The week in security: Leaked NSA hacking tools hit Solaris, Windows servers as IoT-targeting Mirai gets competition
- 18 April, 2017 11:25
In a sign of slowly maturing managerial attitudes towards security, a new survey found that CSOs are feeling less pressure from management to fast-track IT projects and new technology rollouts. They may also be finding that detecting insider threats is easier than they think – although many are still running periodic vulnerability assessments that may be a recipe for disaster.
Speaking of recipes for disaster, a new competitor has emerged to the Mirai Internet of Things (IoT)-exploiting malware – kicking off an arms race that nobody needed. Also on the arms-race front, suspected CIA spying tools, exposed in a WikiLeaks dump, have been linked to hacking attempts on at least 40 targets in 16 countries.
Meanwhile, disaffected hacker group Angry Shadow Brokers publicly released the password for National Security Agency (NSA) tools – including tools that could access any Solaris-based system – that they had previously tried to sell. The leak also offered details into the organisation’s bank-spying exploits, and included a highly effective compromise for Windows Server – although Microsoft said it had already addressed the compromises in old patches.
Synack, an ex-NSA startup that recently landed $US21m in expansion funding, is eyeing a move to Australia as part of a growth trajectory that also includes the hiring of a large number of security specialists.
There were concerns that newly rolled-back regulatory requirements – which allow ISPs and marketers to resell data about users’ online activities – could have broad security repercussions. There were also warnings that consumer credit card data may have been stolen from GameStop.com over the course of six recent months. And an unpatched vulnerability in the Magento e-commerce platform was exposing online shoppers to compromise.
Microsoft moved to deal with an unpatched vulnerability in Microsoft Word that had been exploited by hackers – including the gang behind the Dridex Trojan – for months. The exploit, which Microsoft ultimately fixed in a patch that addressed 45 flaws, was linked to cyberspying in the Ukraine-Russian conflict.
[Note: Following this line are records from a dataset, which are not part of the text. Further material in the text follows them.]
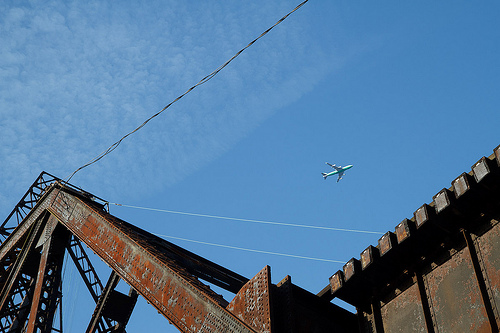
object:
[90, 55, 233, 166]
cable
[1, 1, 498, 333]
blue sky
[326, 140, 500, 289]
roof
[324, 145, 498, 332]
building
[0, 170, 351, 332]
metal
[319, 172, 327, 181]
tail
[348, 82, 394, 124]
ground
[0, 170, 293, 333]
beam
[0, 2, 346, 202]
helmet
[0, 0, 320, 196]
white clouds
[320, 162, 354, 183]
airplane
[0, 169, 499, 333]
bridge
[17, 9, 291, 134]
clouds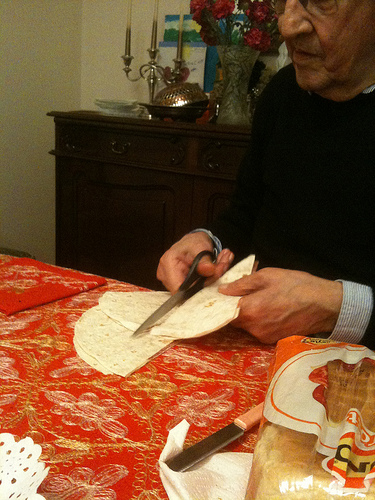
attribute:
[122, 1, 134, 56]
candlestick — silver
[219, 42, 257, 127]
vase — clear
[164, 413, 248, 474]
blade — silver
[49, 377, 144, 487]
napkin — red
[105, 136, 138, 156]
handle — metal 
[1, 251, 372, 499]
tablecloth — red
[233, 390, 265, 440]
handle — brown, wooden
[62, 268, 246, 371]
tortillas — white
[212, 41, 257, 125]
vase — clear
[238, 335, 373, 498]
bread — loaf 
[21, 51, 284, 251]
furniture — wooden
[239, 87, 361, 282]
shirt — striped 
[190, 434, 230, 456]
knife — small , wooden 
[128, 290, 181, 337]
blade — silver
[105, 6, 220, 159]
candleabra — silver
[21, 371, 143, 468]
design — gold, red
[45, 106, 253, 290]
furniture — dark brown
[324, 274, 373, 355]
cuff — striped 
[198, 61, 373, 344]
sweater — black 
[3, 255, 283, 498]
stitching — gold , white 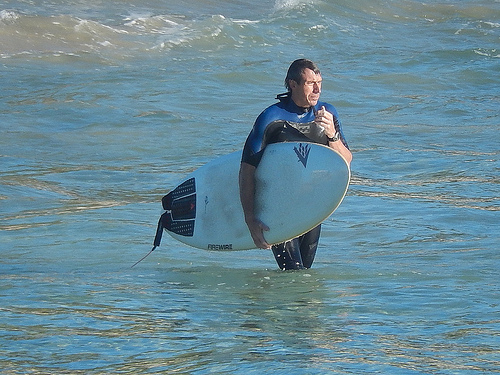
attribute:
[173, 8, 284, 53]
wave — white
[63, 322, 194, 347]
wave — white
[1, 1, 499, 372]
waters — blue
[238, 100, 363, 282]
wetsuit — black, blue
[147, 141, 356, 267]
surfboard — white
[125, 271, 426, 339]
waves — white, gray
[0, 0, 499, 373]
waves — white, gray, grey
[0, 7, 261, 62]
ocean waves — white, gray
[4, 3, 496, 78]
waves — white, gray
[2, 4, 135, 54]
wave — white, gray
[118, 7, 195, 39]
wave — gray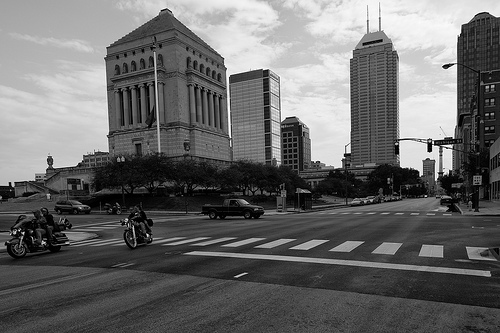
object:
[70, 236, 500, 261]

Predictive analytics is being hailed as a powerful new weapon in the fight against ransomware, but no amount of prediction stopped the hack of emergency tornado sirens that sounded across the US city of Dallas for 90 minutes on Saturday; authorities added an extra layer of encryption to prevent it happening again.
In the wake of fraud enabled by fake SSL certificates issued by Let’s Encrypt and Comodo, Domain Name System (DNS) authorities will soon have to implement a special record that specifies who is allowed to issue SSL digital certificates to protect their domains. Fortinet upgraded its platform to improve cloud and software-defined WAN protection, while US-based Travelers Insurance Company partnered with Symantec to offer cyber insurance customers free risk assessment advice.